As far as older teens go, once they've turned eighteen, their sex lives are entirely their own business just as it is for any other adult. I figure if they can vote, be drafted, sign contracts, and so on, then no one needs to tell them how to manage their sexuality, either.

With my own son, before he entered junior high, I made sure he knew about the mechanics of sex, along with methods of contraception and minimizing risk of STDs. I did not tell him when or how to have sex, other than to stress than any sex he would have must be totally consensual with a partner old enough to make that choice. This is basically as I was taught by my parents. I ended up as a libertine, my son has confined his sexuality to committed relationships only. Same advice, different results. This is not a bad thing, as it isn't necessary for everyone to do things the same way.

There is nothing particularly noble about a philosophy of virginal "purity", that assumes that there is something shameful and "dirty" about acting on one's desires unless it is in the confines of church and state-approved legal marriage. What is ethical and worthy of respect is to make fully informed sexual choices when one is willing to take responsibility for any consequences which may result.

Sunday, May 9, 2004


To many people, the sum total of morality is how people conduct their sex lives. For most people, being a moral person is synonymous with limiting oneself to a single sexual partner at a time in a committed relationship. To the most conservative people to be a moral, ethical person, one is either celibate if not legally married or confines sex to a strictly monogamous lifelong legal marriage. When one speaks of an "immoral person", the first thing that comes to mind for many people is not someone who embezzles money from the bank where they work, someone who beats his wife, or even a murderer. No, the first thing they think of is someone who strays from the sexual straight and narrow.

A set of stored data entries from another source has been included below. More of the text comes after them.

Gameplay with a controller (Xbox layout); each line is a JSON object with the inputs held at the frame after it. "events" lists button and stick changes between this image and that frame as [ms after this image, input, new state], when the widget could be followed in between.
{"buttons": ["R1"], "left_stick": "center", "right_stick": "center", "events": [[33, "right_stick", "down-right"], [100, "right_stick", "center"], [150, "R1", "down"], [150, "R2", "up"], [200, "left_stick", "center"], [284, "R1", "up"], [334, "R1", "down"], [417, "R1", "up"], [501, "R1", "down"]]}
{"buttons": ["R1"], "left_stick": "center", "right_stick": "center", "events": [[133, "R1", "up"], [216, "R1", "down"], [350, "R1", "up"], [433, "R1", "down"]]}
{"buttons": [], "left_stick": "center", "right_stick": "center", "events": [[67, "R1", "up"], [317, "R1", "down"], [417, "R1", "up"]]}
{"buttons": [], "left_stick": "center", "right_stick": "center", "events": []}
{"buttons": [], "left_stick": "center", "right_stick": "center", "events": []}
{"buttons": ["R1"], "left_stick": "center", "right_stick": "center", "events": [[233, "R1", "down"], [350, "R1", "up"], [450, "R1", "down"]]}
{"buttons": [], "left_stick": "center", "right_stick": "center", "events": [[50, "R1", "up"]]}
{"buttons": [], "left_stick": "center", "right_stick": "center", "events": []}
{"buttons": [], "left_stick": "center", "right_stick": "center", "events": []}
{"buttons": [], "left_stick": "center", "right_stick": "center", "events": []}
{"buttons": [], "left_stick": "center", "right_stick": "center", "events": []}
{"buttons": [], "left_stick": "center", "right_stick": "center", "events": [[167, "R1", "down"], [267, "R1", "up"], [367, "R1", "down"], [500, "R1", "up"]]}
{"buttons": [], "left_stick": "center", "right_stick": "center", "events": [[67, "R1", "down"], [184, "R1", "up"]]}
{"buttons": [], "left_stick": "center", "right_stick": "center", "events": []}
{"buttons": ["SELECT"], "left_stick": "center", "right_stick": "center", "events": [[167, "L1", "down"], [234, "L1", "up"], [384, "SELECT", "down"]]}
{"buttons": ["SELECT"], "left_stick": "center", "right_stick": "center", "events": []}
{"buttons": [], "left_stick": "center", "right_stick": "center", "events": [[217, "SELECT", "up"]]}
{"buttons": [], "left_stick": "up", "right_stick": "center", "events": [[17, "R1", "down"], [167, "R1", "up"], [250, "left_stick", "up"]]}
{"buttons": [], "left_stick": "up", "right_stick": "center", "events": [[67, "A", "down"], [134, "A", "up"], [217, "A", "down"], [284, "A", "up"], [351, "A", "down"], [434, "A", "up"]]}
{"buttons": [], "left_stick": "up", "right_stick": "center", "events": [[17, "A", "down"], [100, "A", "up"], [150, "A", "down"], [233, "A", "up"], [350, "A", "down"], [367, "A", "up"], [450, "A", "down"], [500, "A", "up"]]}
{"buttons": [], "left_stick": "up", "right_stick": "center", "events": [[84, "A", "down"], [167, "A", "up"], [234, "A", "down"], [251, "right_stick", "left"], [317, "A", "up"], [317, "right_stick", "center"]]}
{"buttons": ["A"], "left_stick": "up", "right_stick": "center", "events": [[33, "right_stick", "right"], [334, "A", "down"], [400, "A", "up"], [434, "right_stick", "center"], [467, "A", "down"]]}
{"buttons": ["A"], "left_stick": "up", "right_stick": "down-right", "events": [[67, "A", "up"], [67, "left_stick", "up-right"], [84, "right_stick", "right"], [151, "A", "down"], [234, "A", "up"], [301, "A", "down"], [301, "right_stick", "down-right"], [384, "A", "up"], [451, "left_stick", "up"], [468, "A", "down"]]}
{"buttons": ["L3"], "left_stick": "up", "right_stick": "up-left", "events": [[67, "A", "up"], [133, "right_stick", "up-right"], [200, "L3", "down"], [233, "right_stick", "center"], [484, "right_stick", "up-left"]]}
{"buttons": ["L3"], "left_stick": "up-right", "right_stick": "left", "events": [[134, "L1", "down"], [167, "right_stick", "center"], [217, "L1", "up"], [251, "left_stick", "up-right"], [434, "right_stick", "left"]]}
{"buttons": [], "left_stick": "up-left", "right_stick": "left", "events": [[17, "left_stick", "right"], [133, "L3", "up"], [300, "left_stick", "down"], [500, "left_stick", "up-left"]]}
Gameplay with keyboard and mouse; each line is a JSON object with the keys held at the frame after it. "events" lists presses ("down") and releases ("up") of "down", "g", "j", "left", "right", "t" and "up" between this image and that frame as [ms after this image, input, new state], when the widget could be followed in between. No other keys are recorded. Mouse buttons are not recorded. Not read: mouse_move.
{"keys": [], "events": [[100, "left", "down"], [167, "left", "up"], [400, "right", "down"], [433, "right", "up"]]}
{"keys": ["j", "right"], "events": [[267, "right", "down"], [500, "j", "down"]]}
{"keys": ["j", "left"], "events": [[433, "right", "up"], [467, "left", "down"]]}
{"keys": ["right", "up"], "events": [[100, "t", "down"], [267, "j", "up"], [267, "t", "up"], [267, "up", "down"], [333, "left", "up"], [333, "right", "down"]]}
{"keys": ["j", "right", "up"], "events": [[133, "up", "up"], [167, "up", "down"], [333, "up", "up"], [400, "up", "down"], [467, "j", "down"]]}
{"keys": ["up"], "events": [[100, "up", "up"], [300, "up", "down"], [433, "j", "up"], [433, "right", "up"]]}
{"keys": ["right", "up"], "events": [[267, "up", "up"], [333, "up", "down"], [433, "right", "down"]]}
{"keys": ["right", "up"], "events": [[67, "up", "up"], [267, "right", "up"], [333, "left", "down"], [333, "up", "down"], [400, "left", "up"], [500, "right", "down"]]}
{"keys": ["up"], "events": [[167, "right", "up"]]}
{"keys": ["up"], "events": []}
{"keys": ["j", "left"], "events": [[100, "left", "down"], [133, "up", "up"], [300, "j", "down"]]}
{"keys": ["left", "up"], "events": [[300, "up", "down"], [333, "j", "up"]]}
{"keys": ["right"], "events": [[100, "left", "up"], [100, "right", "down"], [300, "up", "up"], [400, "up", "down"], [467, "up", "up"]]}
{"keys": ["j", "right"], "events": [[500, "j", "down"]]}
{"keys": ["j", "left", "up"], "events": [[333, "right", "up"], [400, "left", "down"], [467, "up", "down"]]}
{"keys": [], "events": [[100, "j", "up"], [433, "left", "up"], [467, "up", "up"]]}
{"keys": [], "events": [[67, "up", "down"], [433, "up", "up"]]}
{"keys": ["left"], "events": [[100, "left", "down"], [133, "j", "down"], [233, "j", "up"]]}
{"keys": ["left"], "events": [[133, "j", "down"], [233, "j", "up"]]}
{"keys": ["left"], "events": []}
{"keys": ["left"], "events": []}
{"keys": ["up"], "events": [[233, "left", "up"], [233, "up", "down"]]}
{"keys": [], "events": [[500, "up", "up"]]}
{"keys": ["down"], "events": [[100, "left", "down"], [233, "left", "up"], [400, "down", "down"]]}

The same mindset is at work when it comes to movie ratings. Often, the same parents who nearly have heart failure at the idea of their children seeing a movie with anything more sexual than a quick peck on the cheek don't bat an eye at them seeing all sorts of gratuitous violence on the screen. As a recent example, I know many people who took their five and six year olds to see Mel Gibson's "Passion of the Christ", which was full of nightmarish gory violence. These people looked at me as if I'd lost my mind when I suggested that this movie might be too much for such young children to handle.

Eh, but what do I know? I'm just an immoral libertine, after all.